Lines with the word "label" are the ones wanted. Copy each of them from the entries below.
==== Supplied information ====
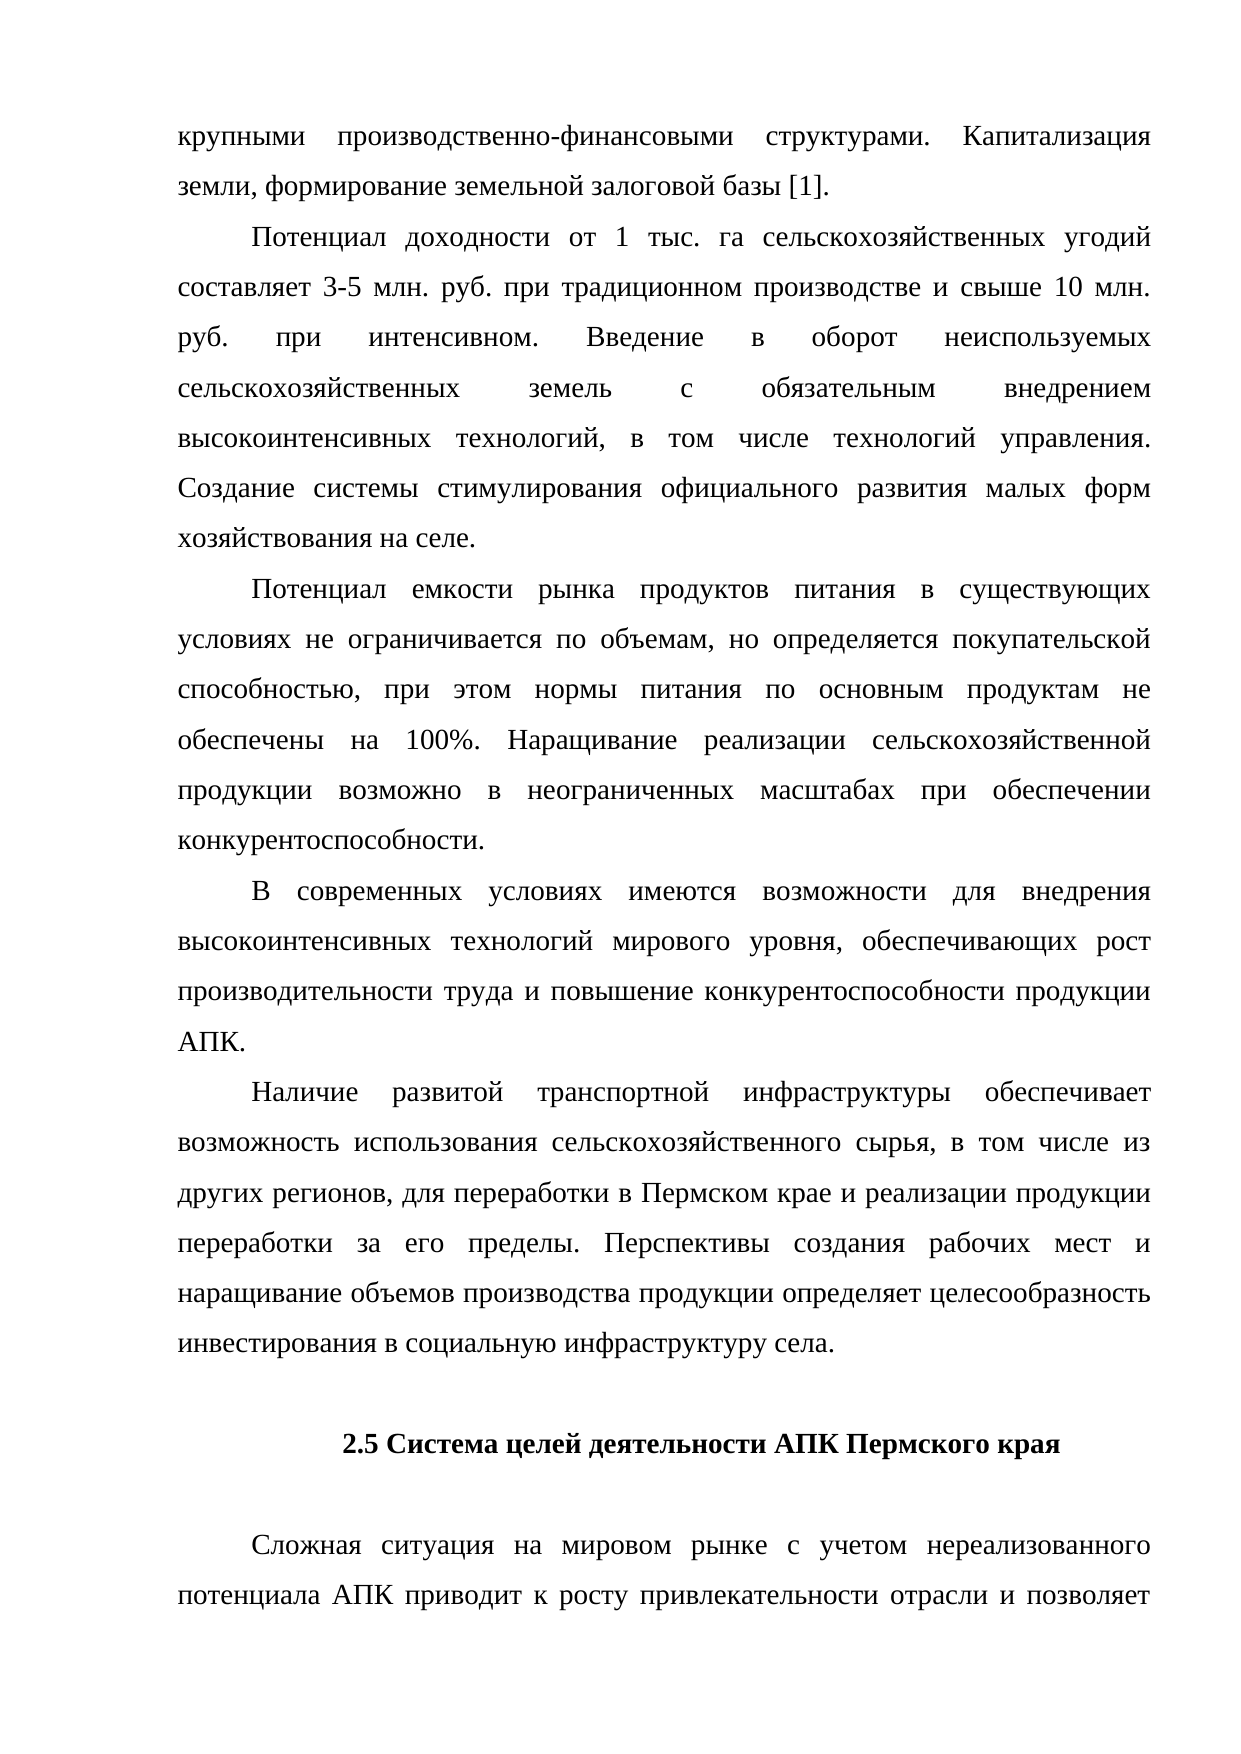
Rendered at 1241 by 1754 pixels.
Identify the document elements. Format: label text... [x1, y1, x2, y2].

subtitle 2.5 Система целей деятельности АПК Пермского края [177, 1426, 1152, 1460]
text Потенциал доходности от 1 тыс. га сельскохозяйственных угодий составляет 3-5 млн. руб. при традиционном производстве и свыше 10 млн. руб. при интенсивном. Введение в оборот неиспользуемых сельскохозяйственных земель с обязательным внедрением высокоинтенсивных технологий, в том числе технологий управления. Создание системы стимулирования официального развития малых форм хозяйствования на селе. [177, 219, 1152, 554]
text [177, 1527, 1152, 1611]
text Потенциал емкости рынка продуктов питания в существующих условиях не ограничивается по объемам, но определяется покупательской способностью, при этом нормы питания по основным продуктам не обеспечены на 100%. Наращивание реализации сельскохозяйственной продукции возможно в неограниченных масштабах при обеспечении конкурентоспособности. [177, 571, 1152, 856]
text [177, 118, 1152, 202]
text Наличие развитой транспортной инфраструктуры обеспечивает возможность использования сельскохозяйственного сырья, в том числе из других регионов, для переработки в Пермском крае и реализации продукции переработки за его пределы. Перспективы создания рабочих мест и наращивание объемов производства продукции определяет целесообразность инвестирования в социальную инфраструктуру села. [177, 1074, 1152, 1359]
text В современных условиях имеются возможности для внедрения высокоинтенсивных технологий мирового уровня, обеспечивающих рост производительности труда и повышение конкурентоспособности продукции АПК. [177, 873, 1152, 1057]
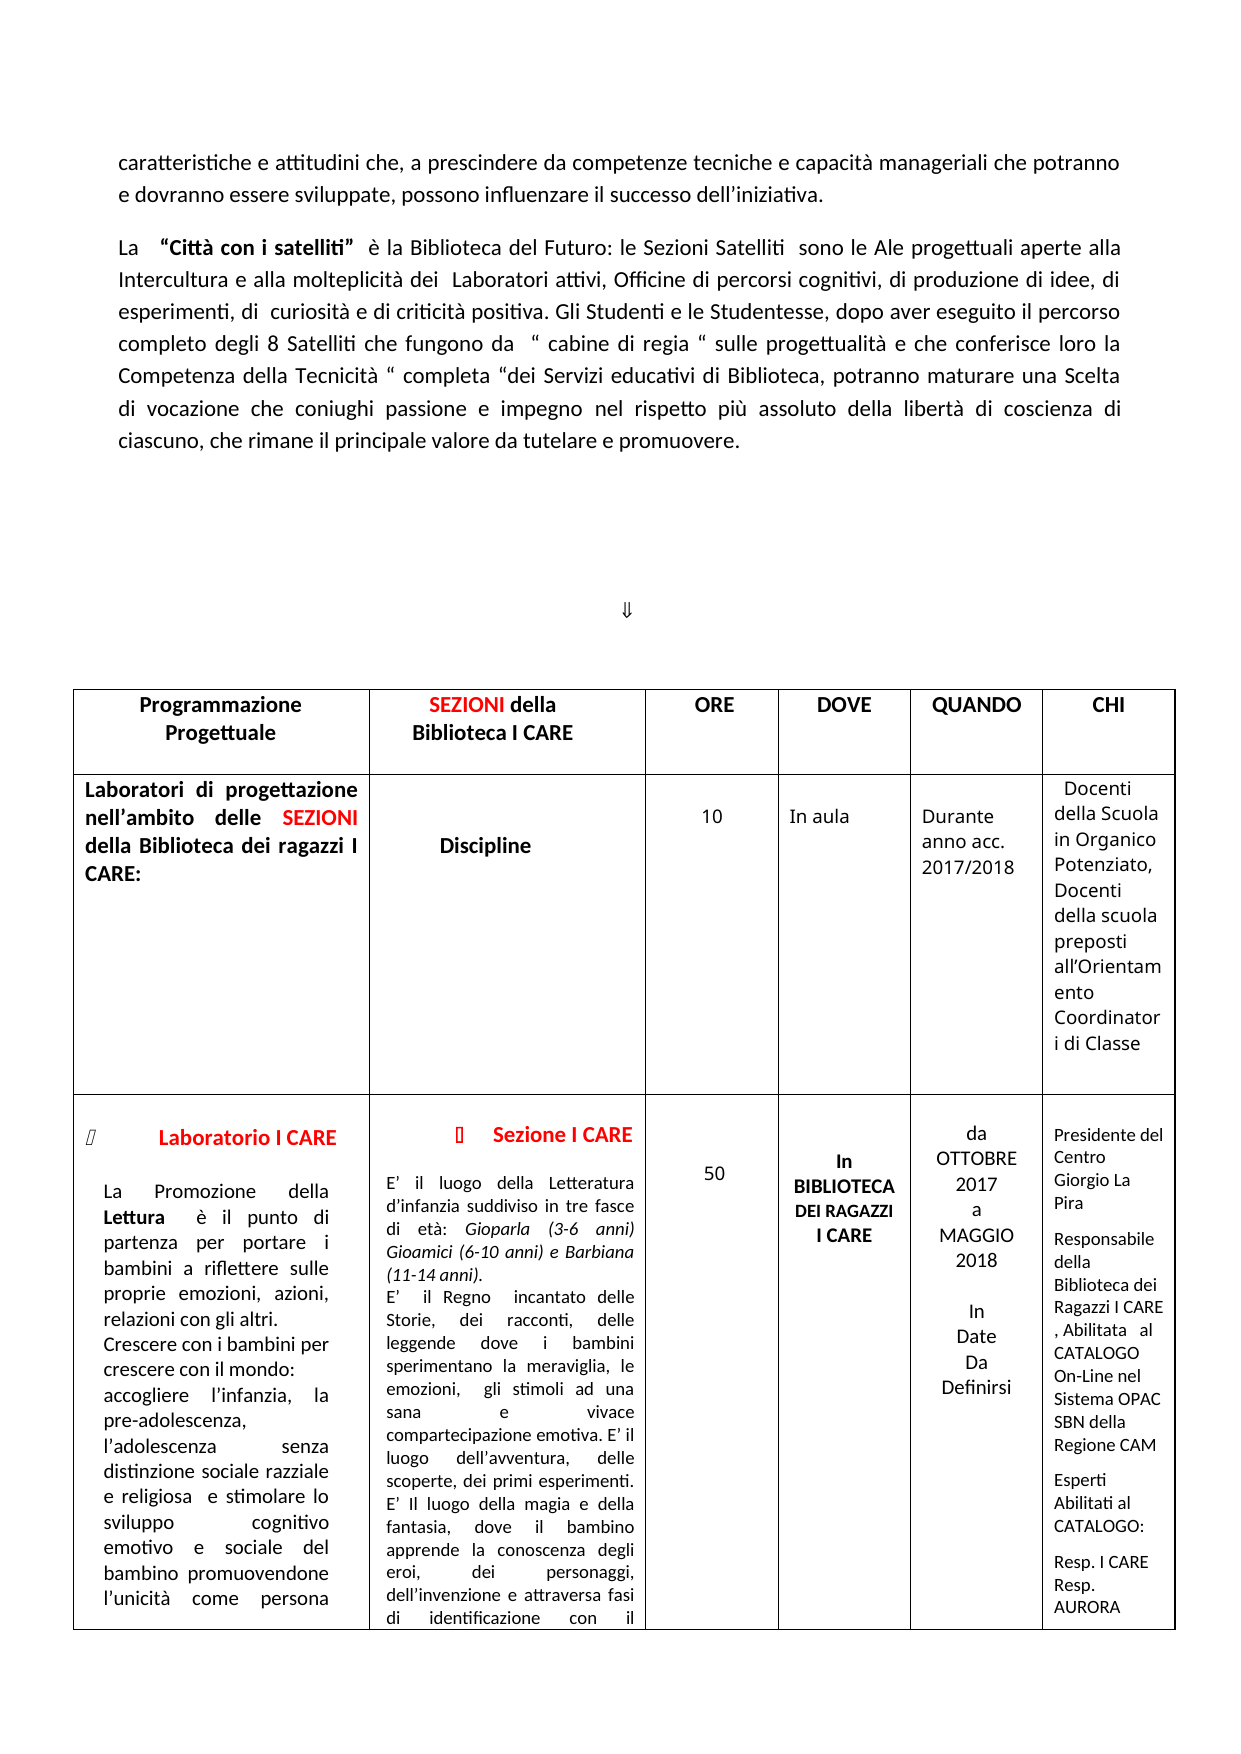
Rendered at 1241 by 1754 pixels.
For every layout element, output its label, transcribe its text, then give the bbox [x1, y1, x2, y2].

table_cell 10 [646, 775, 778, 1094]
table_cell Discipline [370, 775, 645, 1094]
table_cell Docenti della Scuola in Organico Potenziato, Docenti della scuola preposti all’Orientamento Coordinatori di Classe [1043, 775, 1174, 1094]
table_cell 50 [646, 1095, 778, 1629]
table_cell Durante anno acc. 2017/2018 [911, 775, 1042, 1094]
table_header CHI [1043, 690, 1174, 774]
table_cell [911, 1095, 1042, 1629]
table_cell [370, 1095, 645, 1629]
text La “Città con i satelliti” è la Biblioteca del Futuro: le Sezioni Satelliti sono le Ale progettuali aperte alla Intercultura e alla molteplicità dei Laboratori attivi, Officine di percorsi cognitivi, di produzione di idee, di esperimenti, di curiosità e di criticità positiva. Gli Studenti e le Studentesse, dopo aver eseguito il percorso completo degli 8 Satelliti che fungono da “ cabine di regia “ sulle progettualità e che conferisce loro la Competenza della Tecnicità “ completa “dei Servizi educativi di Biblioteca, potranno maturare una Scelta di vocazione che coniughi passione e impegno nel rispetto più assoluto della libertà di coscienza di ciascuno, che rimane il principale valore da tutelare e promuovere. [118, 233, 1122, 454]
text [118, 176, 1122, 208]
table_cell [779, 1095, 910, 1629]
table_header QUANDO [911, 690, 1042, 774]
table_cell Laboratori di progettazione nell’ambito delle SEZIONI della Biblioteca dei ragazzi I CARE: [74, 775, 369, 1094]
table_header SEZIONI della Biblioteca I CARE [370, 690, 645, 774]
table_header Programmazione Progettuale [74, 690, 369, 774]
table_cell In aula [779, 775, 910, 1094]
table_header ORE [646, 690, 778, 774]
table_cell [1043, 1095, 1174, 1629]
table_header DOVE [779, 690, 910, 774]
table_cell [74, 1095, 369, 1629]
====
Response box:
Identify the document elements. Format: label text... [x1, y1, x2, y2].
For every layout element, output its label, transcribe its text, then give the bbox [x1, y1, x2, y2].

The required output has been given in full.